FB Leaner has three primary components for processing Facebook’s Machine Learning Workflow
- Feature Store. Helpful for data manipulation and feature extraction. Has an API for developers to use to interact with the feature store. Reduces development time as common features and model attributes can be stored here with associated metadata.
- FB Learner Flow. Manages workflow processes required during training. Takes care of requesting required hardware, setting machines up in a cluster for training and packaging the models. Capable of easily reusing algorithms in different products and scaling to run thousands of simultaneous custom experiments.

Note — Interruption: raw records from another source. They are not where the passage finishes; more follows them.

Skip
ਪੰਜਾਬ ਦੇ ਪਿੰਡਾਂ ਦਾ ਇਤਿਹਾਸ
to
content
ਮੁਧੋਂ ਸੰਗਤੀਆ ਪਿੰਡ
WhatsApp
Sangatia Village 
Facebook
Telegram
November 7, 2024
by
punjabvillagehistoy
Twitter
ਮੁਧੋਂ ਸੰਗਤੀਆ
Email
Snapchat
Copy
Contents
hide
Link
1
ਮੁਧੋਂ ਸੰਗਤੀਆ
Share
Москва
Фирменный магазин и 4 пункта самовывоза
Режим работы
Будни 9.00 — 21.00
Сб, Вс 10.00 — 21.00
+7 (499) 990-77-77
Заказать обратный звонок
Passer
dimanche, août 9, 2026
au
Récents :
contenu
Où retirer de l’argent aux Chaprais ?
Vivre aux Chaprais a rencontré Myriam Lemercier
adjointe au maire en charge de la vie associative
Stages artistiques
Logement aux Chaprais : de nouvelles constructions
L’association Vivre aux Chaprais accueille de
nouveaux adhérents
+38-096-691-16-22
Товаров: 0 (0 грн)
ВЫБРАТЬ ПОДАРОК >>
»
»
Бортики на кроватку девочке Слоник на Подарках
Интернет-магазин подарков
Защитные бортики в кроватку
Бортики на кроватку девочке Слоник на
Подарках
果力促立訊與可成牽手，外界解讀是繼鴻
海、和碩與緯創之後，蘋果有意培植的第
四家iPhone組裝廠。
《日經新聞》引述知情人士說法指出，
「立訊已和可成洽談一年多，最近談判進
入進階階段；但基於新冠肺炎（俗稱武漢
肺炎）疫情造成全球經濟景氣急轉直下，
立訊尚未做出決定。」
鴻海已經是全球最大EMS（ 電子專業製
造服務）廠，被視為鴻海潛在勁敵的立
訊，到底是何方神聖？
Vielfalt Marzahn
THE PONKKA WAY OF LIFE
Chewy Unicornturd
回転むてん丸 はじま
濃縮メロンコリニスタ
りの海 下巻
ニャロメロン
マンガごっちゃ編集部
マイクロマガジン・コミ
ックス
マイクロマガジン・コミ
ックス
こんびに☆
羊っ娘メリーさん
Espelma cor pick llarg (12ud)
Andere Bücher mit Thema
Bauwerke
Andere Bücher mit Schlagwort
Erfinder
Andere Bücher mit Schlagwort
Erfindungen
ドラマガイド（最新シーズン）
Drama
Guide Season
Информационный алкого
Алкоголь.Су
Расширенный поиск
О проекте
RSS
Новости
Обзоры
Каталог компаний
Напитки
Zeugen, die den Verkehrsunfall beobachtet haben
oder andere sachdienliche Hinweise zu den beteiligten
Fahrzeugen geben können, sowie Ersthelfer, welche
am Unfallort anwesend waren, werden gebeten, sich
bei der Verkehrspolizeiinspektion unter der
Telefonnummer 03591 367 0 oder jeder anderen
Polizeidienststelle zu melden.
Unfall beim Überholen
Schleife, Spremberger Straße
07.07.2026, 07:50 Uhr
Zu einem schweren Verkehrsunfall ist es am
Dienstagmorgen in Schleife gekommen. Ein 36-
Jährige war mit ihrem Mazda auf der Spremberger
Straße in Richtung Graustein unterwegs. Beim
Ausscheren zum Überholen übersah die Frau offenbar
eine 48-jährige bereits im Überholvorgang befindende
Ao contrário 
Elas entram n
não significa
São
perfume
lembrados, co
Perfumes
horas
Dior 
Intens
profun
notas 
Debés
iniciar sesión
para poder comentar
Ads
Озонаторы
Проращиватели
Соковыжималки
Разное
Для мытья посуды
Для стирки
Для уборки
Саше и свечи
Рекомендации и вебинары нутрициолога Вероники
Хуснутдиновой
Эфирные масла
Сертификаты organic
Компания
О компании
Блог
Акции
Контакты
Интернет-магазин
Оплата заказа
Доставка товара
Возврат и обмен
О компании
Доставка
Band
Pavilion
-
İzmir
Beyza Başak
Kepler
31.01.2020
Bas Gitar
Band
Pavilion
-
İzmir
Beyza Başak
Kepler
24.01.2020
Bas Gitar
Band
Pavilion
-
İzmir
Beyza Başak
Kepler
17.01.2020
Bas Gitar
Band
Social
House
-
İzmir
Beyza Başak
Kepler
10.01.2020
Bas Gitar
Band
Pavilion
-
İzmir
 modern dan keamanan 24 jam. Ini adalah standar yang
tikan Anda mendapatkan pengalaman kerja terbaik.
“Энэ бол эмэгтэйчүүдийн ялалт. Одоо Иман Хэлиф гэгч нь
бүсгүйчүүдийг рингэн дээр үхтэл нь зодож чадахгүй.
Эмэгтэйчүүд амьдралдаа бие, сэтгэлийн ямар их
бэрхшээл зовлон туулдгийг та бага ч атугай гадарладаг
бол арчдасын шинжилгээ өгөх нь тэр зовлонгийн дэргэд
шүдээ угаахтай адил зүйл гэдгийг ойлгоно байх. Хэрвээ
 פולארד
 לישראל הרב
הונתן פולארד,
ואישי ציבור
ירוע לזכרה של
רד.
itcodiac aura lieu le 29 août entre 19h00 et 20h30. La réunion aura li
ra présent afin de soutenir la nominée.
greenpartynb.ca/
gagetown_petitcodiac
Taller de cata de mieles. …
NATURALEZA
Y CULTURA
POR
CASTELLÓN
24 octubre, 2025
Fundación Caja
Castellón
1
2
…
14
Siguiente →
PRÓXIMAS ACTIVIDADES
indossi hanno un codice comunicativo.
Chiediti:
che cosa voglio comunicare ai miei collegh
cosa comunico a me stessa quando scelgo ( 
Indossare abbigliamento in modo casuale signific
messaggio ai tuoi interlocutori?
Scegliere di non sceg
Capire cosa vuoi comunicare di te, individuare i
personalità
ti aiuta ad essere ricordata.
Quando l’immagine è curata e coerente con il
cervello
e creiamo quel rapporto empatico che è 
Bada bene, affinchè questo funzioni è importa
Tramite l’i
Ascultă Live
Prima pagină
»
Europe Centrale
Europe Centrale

- FB Learner Predictor. Used for serving the models that other applications use to make inferences against. Provides an API to make inferences against the models easier.
Putting it all together, this is how Facebook’s scalable AI/ML infrastructure looks with the hardware and software components discussed in this article.
A key takeaway, whether your focus is on hardware or software, is that building an ML platform from scratch that can scales to millions or billions of users is difficult. To do it like Facebook a few of the things you’d have to do is:
- Work across business units and understand their problems, mapping them to the appropriate ML models that are best for the use case
- Custom build your servers to match requirements of your ML workloads
- Benchmark available hardware and software components, determining the solutions that give the best cost-to-performance ratios
- Establish the appropriate training frequency and speeds that are aligned with the business use case
- Hire machine learning superstars like Yangqing Jia to lead your AI/ML infrastructure deployment
- Create multiple open-source a deep learning frameworks for research, development and production teams
- Create an orchestration tool for end-to-end ML workflow management
- Work with partners like Microsoft, Amazon and others to create an open-neural network exchange. Then get other companies like Tencent, SAS, HP, Arm, AMD, IBM, Baidu, Alibaba onboard with the new standard
- Work with hardware vendors like Apple, NVIDIA, Intel and Qualcomm to make sure your framework has smooth integration into their hardware
Oh, and manage that AI/ML infrastructure that scales globally to service over two billion people with a team of 17.